The US equivalent to a Soviet Union satellite equipped with a nuclear reactor is the radioisotope thermoelectric generator or RTG. An RTG is a nuclear reactor type electrical generator. The heat released from the radioactive decay of a specified radioactive element in the device is converted into electricity and used for power.
 Thus, RTGs can be considered as a type of battery, and have been used as power sources in satellites, space probes and other unmanned remote facilities (such as a series of lighthouses built by the former Soviet Union inside the Arctic Circle).

 RTGs are used where solar cells are not practical and power usage is longer than that which can be provided by fuel cells. A common application of RTGs is as power sources on spacecraft such as Voyager 1, Voyager 2 and Galileo. In addition, RTGs were used to power scientific experiments left on the Moon by the crews of Apollo 12 through 17 (except Apollo 13, as we will see).

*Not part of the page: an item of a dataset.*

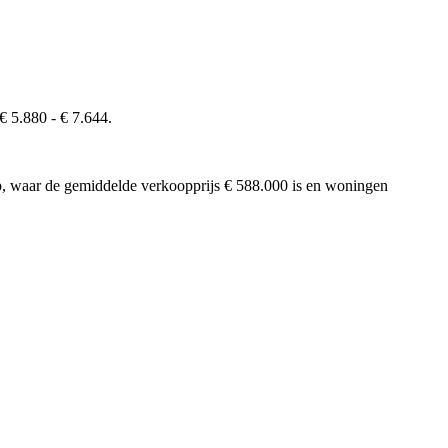
€ 5.880 - € 7.644.
rp, waar de gemiddelde verkoopprijs € 588.000 is en woningen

 RTGs may pose a risk of radioactive contamination: if the container holding the fuel leaks, the radioactive material may contaminate the environment. For spacecraft, the main concern is that if an accident were to occur during launch or a subsequent passage of a spacecraft close to Earth.

One such incident took place on April 21, 1964, when a Transit-5BN-3 navigation satellite failed to reach orbit when launched. The spacecraft burned up over Madagascar and the plutonium fuel in the RTG was injected into the atmosphere over the Southern Atlantic Ocean. Traces of the Plutonium were detected in the atmosphere as a result.